Wal-Sichtung vor Wismar: Greenpeace und Polizei überprüfen Hinweis
Nach Informationen von BILD haben Greenpeace und die Polizei einen Hinweis auf eine mögliche Wal-Sichtung vor der Küste von Wismar erhalten und überprüfen diesen derzeit. Die Meldung ging bei der Hotline des Deutschen Meeresmuseums in Stralsund ein, wie aus Kreisen der Organisation bekannt wurde.
Hinweis über Hotline des Meeresmuseums
Der Hinweis auf den Wal wurde am 28. März 2026 gegen 10:52 Uhr bei der Hotline des Deutschen Meeresmuseums in Stralsund gemeldet. Dies bestätigten Quellen gegenüber BILD. Sowohl Greenpeace als auch die örtliche Polizei sind nun damit beschäftigt, die Angaben zu verifizieren und gegebenenfalls weitere Schritte einzuleiten.
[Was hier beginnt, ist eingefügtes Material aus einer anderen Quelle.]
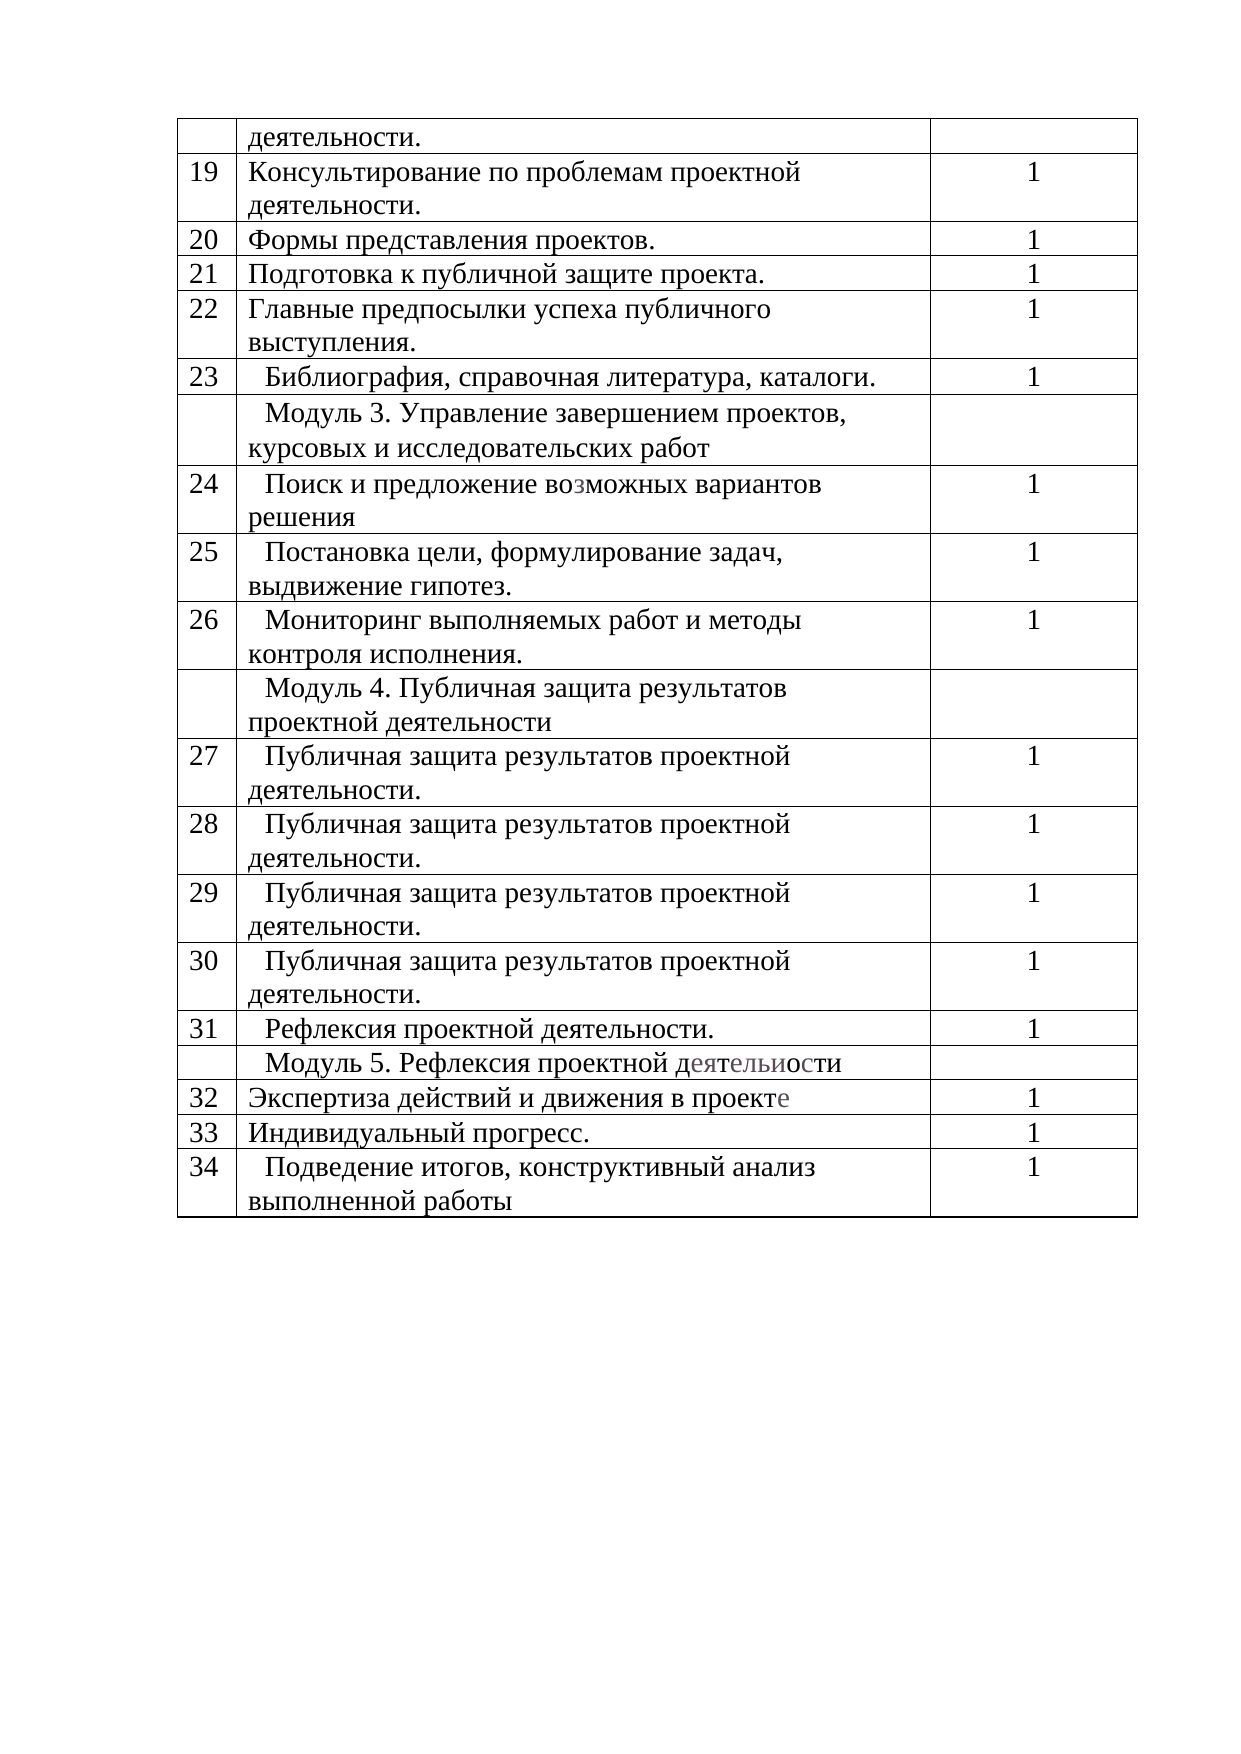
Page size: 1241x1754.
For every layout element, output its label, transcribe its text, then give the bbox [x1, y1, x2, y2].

table_cell [178, 395, 236, 465]
table_cell 20 [178, 222, 236, 255]
table_cell 1 [931, 119, 1137, 153]
table_cell Публичная защита результатов проектной деятельности. [237, 739, 930, 806]
table_cell 1 [931, 875, 1137, 942]
table_cell 25 [178, 534, 236, 601]
table_cell [931, 395, 1137, 465]
table_cell Модуль 5. Рефлексия проектной деятельиости [237, 1046, 930, 1079]
table_cell 31 [178, 1011, 236, 1044]
table_cell 1 [931, 534, 1137, 601]
table_cell Постановка цели, формулирование задач, выдвижение гипотез. [237, 534, 930, 601]
table_cell 18 [178, 119, 236, 153]
table_cell Подведение итогов, конструктивный анализ выполненной работы [237, 1149, 930, 1216]
table_cell 28 [178, 807, 236, 874]
table_cell 21 [178, 256, 236, 290]
table_cell Индивидуальный прогресс. [237, 1115, 930, 1148]
table_cell 1 [931, 1149, 1137, 1216]
table_cell Библиография, справочная литература, каталоги. [237, 359, 930, 394]
table_cell 1 [931, 154, 1137, 221]
table_cell Формы представления проектов. [237, 222, 930, 255]
table_cell 22 [178, 291, 236, 358]
table_cell 26 [178, 602, 236, 669]
table_cell Экспертиза действий и движения в проекте [237, 1080, 930, 1114]
table_cell [931, 1046, 1137, 1079]
table_cell Модуль 3. Управление завершением проектов, курсовых и исследовательских работ [237, 395, 930, 465]
table_cell 30 [178, 943, 236, 1010]
table_cell Мониторинг выполняемых работ и методы контроля исполнения. [237, 602, 930, 669]
table_cell 1 [931, 943, 1137, 1010]
table_cell Публичная защита результатов проектной деятельности. [237, 807, 930, 874]
table_cell 32 [178, 1080, 236, 1114]
table_cell 23 [178, 359, 236, 394]
table_cell Подготовка к публичной защите проекта. [237, 256, 930, 290]
table_cell Главные предпосылки успеха публичного выступления. [237, 291, 930, 358]
table_cell [931, 670, 1137, 737]
table_cell 24 [178, 466, 236, 533]
table_cell [178, 1046, 236, 1079]
table_cell Поиск и предложение возможных вариантов решения [237, 466, 930, 533]
table_cell [178, 670, 236, 737]
table_cell 33 [178, 1115, 236, 1148]
table_cell 1 [931, 602, 1137, 669]
table_cell Публичная защита результатов проектной деятельности. [237, 943, 930, 1010]
table_cell 29 [178, 875, 236, 942]
table_cell 1 [931, 739, 1137, 806]
table_cell 1 [931, 1115, 1137, 1148]
table_cell Модуль 4. Публичная защита результатов проектной деятельности [237, 670, 930, 737]
table_cell 19 [178, 154, 236, 221]
table_cell 1 [931, 291, 1137, 358]
table_cell 1 [931, 807, 1137, 874]
table_cell 27 [178, 739, 236, 806]
table_cell 1 [931, 1080, 1137, 1114]
table_cell 1 [931, 222, 1137, 255]
table_cell 34 [178, 1149, 236, 1216]
table_cell 1 [931, 256, 1137, 290]
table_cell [237, 119, 930, 153]
table_cell Публичная защита результатов проектной деятельности. [237, 875, 930, 942]
table_cell 1 [931, 466, 1137, 533]
table_cell 1 [931, 1011, 1137, 1044]
table_cell 1 [931, 359, 1137, 394]
table_cell Рефлексия проектной деятельности. [237, 1011, 930, 1044]
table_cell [237, 154, 930, 221]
Die genauen Umstände der Sichtung sind noch unklar, doch es handelt sich um einen ungewöhnlichen Vorfall in der Region. Experten des Meeresmuseums wurden informiert und könnten bei Bedarf hinzugezogen werden, um die Art des Wals zu identifizieren und dessen Zustand zu beurteilen.
Reaktionen und weitere Entwicklungen
Greenpeace, bekannt für seinen Einsatz im Meeresschutz, hat das Thema aufgegriffen und arbeitet mit den Behörden zusammen. Die Polizei von Wismar bestätigte, dass sie den Hinweis ernst nimmt und alle verfügbaren Ressourcen nutzt, um die Situation zu klären. Sollte es sich tatsächlich um einen Wal handeln, könnten Maßnahmen zum Schutz des Tieres erforderlich sein.
Die Region vor Wismar ist nicht typisch für Wal-Sichtungen, was die Meldung besonders bemerkenswert macht. Lokale Beobachter und Naturschützer verfolgen die Entwicklungen mit Spannung. Weitere Details werden erwartet, sobald die Überprüfungen abgeschlossen sind.